- YOUR OBJECTIVE
Write out each of the rows below line for line, keeping every word and mark unchanged.

-- Begin SUPPLIED MATERIAL --

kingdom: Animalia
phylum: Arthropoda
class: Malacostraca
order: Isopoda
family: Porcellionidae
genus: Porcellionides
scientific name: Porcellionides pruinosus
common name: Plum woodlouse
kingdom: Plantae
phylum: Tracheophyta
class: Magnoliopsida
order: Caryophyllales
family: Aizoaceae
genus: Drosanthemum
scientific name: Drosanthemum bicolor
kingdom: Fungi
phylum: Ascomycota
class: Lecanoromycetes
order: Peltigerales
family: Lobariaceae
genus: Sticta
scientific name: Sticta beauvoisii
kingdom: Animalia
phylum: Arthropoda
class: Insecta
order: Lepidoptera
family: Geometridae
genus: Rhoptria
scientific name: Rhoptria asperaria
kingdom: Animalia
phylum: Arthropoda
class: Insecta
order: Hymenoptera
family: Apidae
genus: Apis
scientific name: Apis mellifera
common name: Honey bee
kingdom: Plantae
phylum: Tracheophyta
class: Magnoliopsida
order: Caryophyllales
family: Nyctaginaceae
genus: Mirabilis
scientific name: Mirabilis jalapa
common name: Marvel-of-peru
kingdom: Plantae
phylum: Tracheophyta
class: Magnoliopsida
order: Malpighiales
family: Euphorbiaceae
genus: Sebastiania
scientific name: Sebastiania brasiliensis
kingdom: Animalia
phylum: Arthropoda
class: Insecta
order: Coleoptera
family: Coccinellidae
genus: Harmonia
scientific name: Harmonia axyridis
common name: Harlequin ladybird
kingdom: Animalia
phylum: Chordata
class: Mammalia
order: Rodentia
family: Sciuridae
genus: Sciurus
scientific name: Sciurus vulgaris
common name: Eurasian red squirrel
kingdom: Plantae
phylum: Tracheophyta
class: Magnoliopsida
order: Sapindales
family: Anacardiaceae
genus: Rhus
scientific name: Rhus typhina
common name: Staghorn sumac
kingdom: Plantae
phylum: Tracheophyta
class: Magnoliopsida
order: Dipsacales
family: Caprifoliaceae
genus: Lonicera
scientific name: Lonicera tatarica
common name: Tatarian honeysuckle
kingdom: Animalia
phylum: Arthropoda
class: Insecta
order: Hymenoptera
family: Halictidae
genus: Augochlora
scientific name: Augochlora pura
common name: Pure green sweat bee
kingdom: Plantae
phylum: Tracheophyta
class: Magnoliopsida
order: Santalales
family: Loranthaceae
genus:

-- End SUPPLIED MATERIAL --

- TASK RESULT
kingdom: Animalia
phylum: Arthropoda
class: Malacostraca
order: Isopoda
family: Porcellionidae
genus: Porcellionides
scientific name: Porcellionides pruinosus
common name: Plum woodlouse
kingdom: Plantae
phylum: Tracheophyta
class: Magnoliopsida
order: Caryophyllales
family: Aizoaceae
genus: Drosanthemum
scientific name: Drosanthemum bicolor
kingdom: Fungi
phylum: Ascomycota
class: Lecanoromycetes
order: Peltigerales
family: Lobariaceae
genus: Sticta
scientific name: Sticta beauvoisii
kingdom: Animalia
phylum: Arthropoda
class: Insecta
order: Lepidoptera
family: Geometridae
genus: Rhoptria
scientific name: Rhoptria asperaria
kingdom: Animalia
phylum: Arthropoda
class: Insecta
order: Hymenoptera
family: Apidae
genus: Apis
scientific name: Apis mellifera
common name: Honey bee
kingdom: Plantae
phylum: Tracheophyta
class: Magnoliopsida
order: Caryophyllales
family: Nyctaginaceae
genus: Mirabilis
scientific name: Mirabilis jalapa
common name: Marvel-of-peru
kingdom: Plantae
phylum: Tracheophyta
class: Magnoliopsida
order: Malpighiales
family: Euphorbiaceae
genus: Sebastiania
scientific name: Sebastiania brasiliensis
kingdom: Animalia
phylum: Arthropoda
class: Insecta
order: Coleoptera
family: Coccinellidae
genus: Harmonia
scientific name: Harmonia axyridis
common name: Harlequin ladybird
kingdom: Animalia
phylum: Chordata
class: Mammalia
order: Rodentia
family: Sciuridae
genus: Sciurus
scientific name: Sciurus vulgaris
common name: Eurasian red squirrel
kingdom: Plantae
phylum: Tracheophyta
class: Magnoliopsida
order: Sapindales
family: Anacardiaceae
genus: Rhus
scientific name: Rhus typhina
common name: Staghorn sumac
kingdom: Plantae
phylum: Tracheophyta
class: Magnoliopsida
order: Dipsacales
family: Caprifoliaceae
genus: Lonicera
scientific name: Lonicera tatarica
common name: Tatarian honeysuckle
kingdom: Animalia
phylum: Arthropoda
class: Insecta
order: Hymenoptera
family: Halictidae
genus: Augochlora
scientific name: Augochlora pura
common name: Pure green sweat bee
kingdom: Plantae
phylum: Tracheophyta
class: Magnoliopsida
order: Santalales
family: Loranthaceae
genus:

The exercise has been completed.